The law firm that filed a class-action complaint against the state of South Carolina and Governor Nikki Haley has added two defendants to its suit after an investigation by WMBF News sister station WIS revealed the Department of Revenue had access to free network monitoring through the state's internet technology department, but chose not to use it in lieu of a third-party vendor.
Upstate attorney and former senator John D. Hawkins said Monday the lawsuit in the case of 3.6 million tax returns being retrieved by an international hacker from one of the state's servers is being expanded to include private corporation Trustwave and the Department of State Information Technology (DSIT).
"Late last week, the media discovered that the South Carolina Department of Revenue had for the most part rejected data protection services offered by DSIT, Hawkins wrote in a news release. "On Friday, in response to an inquiry from Investigative Reporter Jody Barr at WIS-TV, SCDOR revealed publicly for the first time that in lieu of DSIT, it had elected to use Trustwave for its security monitoring services."
Hawkins contends Trustwave failed to protect public data and failed to notify the public immediately as required by state statute.
On Friday, a spokesperson for the Department of Revenue told Barr that the reason DSIT was not utilized was because the program was not PCI compliant by credit card companies to safeguard financial information. "DSIT, while a wonderful program, does not provide PCI compliance," wrote Samantha Cheek. "And therefore the department was required to use a third-party vendor such as TrustWave.

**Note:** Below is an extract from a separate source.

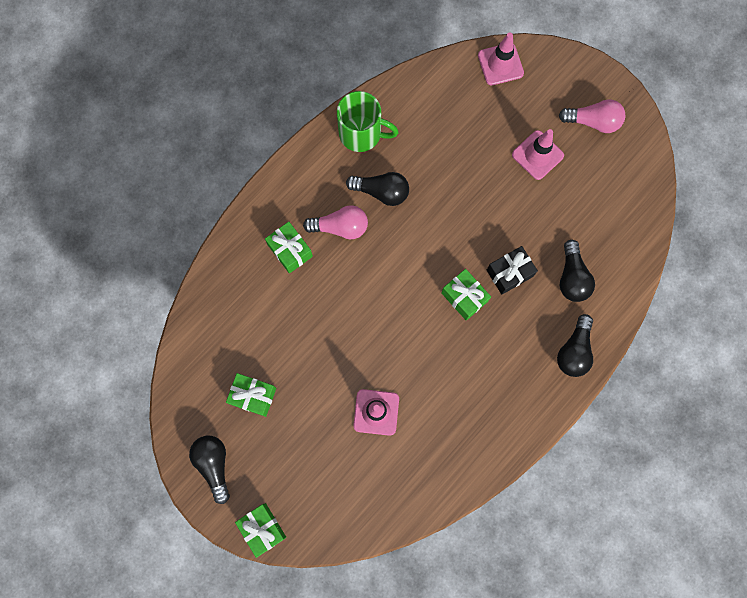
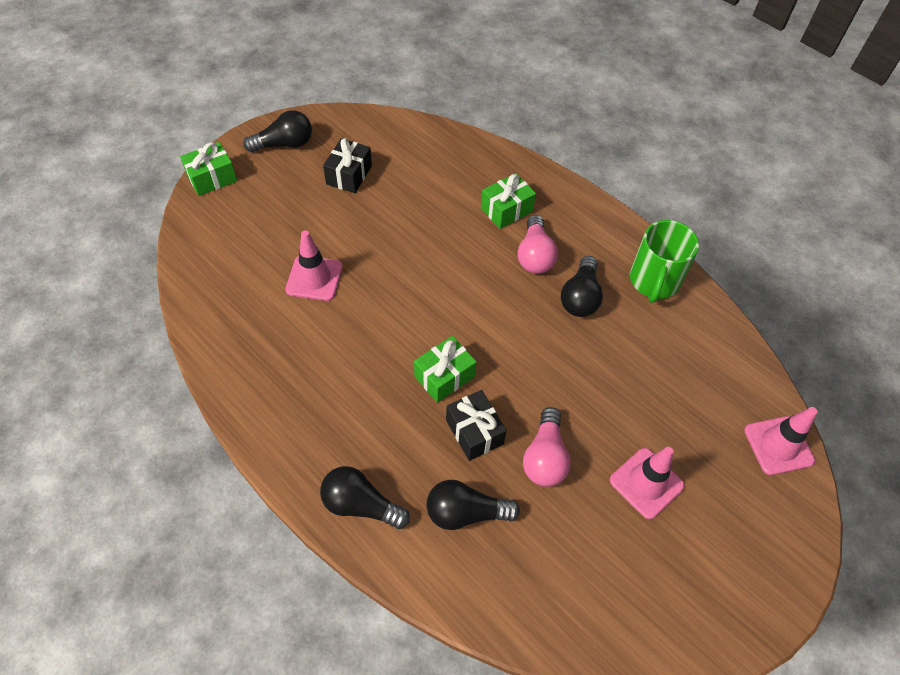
camera: 90 degrees right, 20 degrees down
(253, 396) = (349, 175): green gift -> black gift
(593, 122) = (709, 568): pink light bulb -> pink light bulb (545, 457)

Hawkins said those reasons apply only to credit cards and not to social security numbers and do not excuse the DOR's "failure to use DSIT and other more robust and readily available security systems."
"The public is forced with the threat of jail to pay taxes and give their personal information to SCDOR, yet SCDOR took only the flimsiest steps to protect this private data, leaving South Carolina the most vulnerable target for hackers of any state of in the Union," said Hawkins.

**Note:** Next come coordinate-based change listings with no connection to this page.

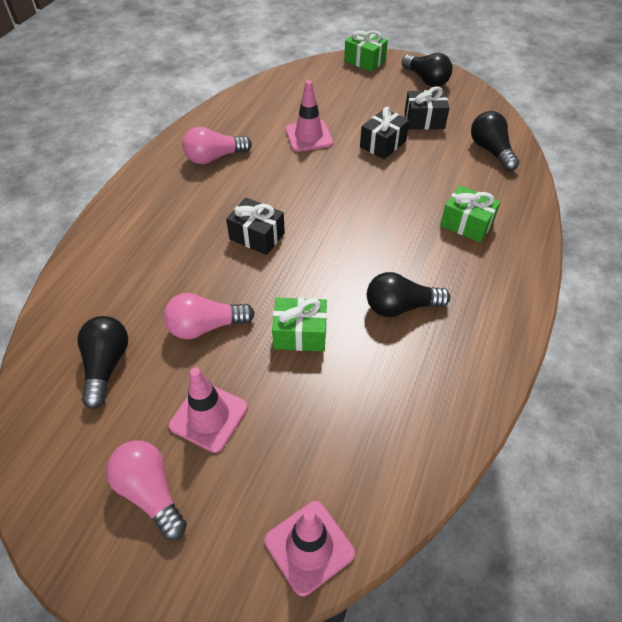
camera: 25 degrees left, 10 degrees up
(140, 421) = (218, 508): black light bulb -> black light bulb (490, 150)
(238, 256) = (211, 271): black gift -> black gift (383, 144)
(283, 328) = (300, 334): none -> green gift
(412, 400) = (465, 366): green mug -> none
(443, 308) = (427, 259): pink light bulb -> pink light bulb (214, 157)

Hawkins also questioned why Governor Haley and others failed to disclose the existence of TrustWave publicly until Friday afternoon.
Officials found out about the breach on October 10. On October 16, investigators uncovered two attempts to probe the system in early September, and later learned that a previous attempt was made on August 27.
Haley, the State Law Enforcement Division, and the Revenue Department revealed the hack to the public on October 26.
Hawkins' original class-action complaint was filed on October 31. It was amended on Monday.